YOUR TASK:
What is needed is an exact copy of the entries below, from the line that contains "A need to identify" through the final line, both included, and nothing else.

Transcribed page contents
_ _ _

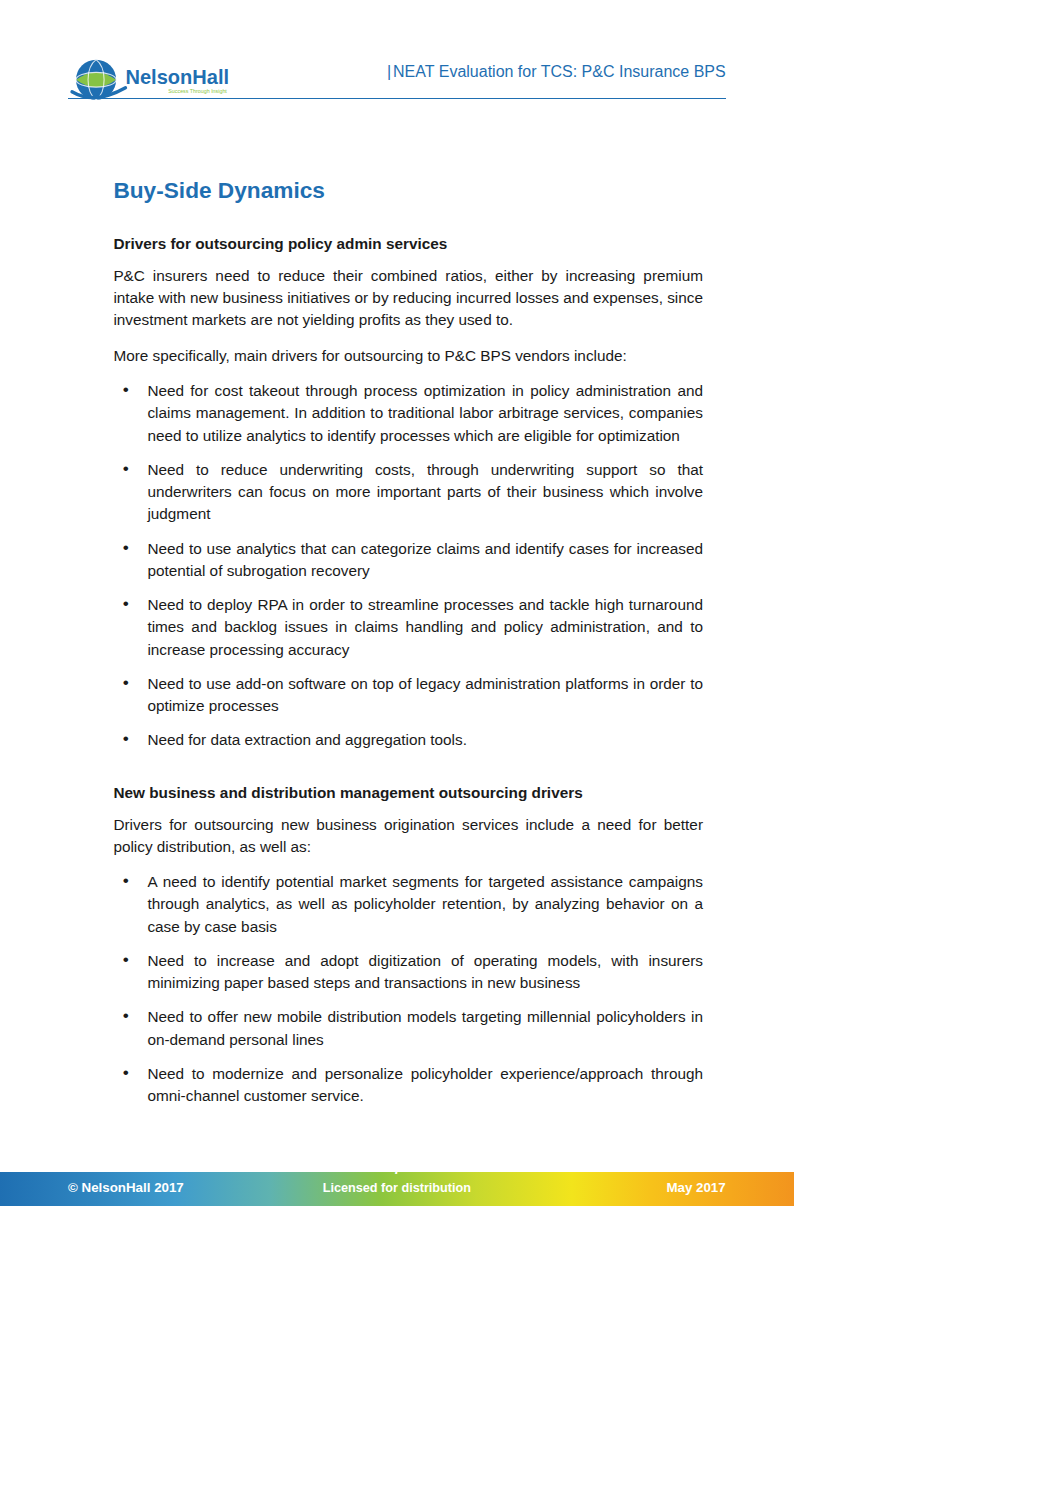NelsonHall Success Through Insight
|NEAT Evaluation for TCS: P&C Insurance BPS
Buy-Side Dynamics
Drivers for outsourcing policy admin services
P&C insurers need to reduce their combined ratios, either by increasing premium intake with new business initiatives or by reducing incurred losses and expenses, since investment markets are not yielding profits as they used to.
More specifically, main drivers for outsourcing to P&C BPS vendors include:
Need for cost takeout through process optimization in policy administration and claims management. In addition to traditional labor arbitrage services, companies need to utilize analytics to identify processes which are eligible for optimization
Need to reduce underwriting costs, through underwriting support so that underwriters can focus on more important parts of their business which involve judgment
Need to use analytics that can categorize claims and identify cases for increased potential of subrogation recovery
Need to deploy RPA in order to streamline processes and tackle high turnaround times and backlog issues in claims handling and policy administration, and to increase processing accuracy
Need to use add-on software on top of legacy administration platforms in order to optimize processes
Need for data extraction and aggregation tools.
New business and distribution management outsourcing drivers
Drivers for outsourcing new business origination services include a need for better policy distribution, as well as:
A need to identify potential market segments for targeted assistance campaigns through analytics, as well as policyholder retention, by analyzing behavior on a case by case basis
Need to increase and adopt digitization of operating models, with insurers minimizing paper based steps and transactions in new business
Need to offer new mobile distribution models targeting millennial policyholders in on-demand personal lines
Need to modernize and personalize policyholder experience/approach through omni-channel customer service.
© NelsonHall 2017 May 2017
7 Licensed for distribution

_ _ _

EXERCISE OUTPUT:
A need to identify potential market segments for targeted assistance campaigns through analytics, as well as policyholder retention, by analyzing behavior on a case by case basis
Need to increase and adopt digitization of operating models, with insurers minimizing paper based steps and transactions in new business
Need to offer new mobile distribution models targeting millennial policyholders in on-demand personal lines
Need to modernize and personalize policyholder experience/approach through omni-channel customer service.
© NelsonHall 2017 May 2017
7 Licensed for distribution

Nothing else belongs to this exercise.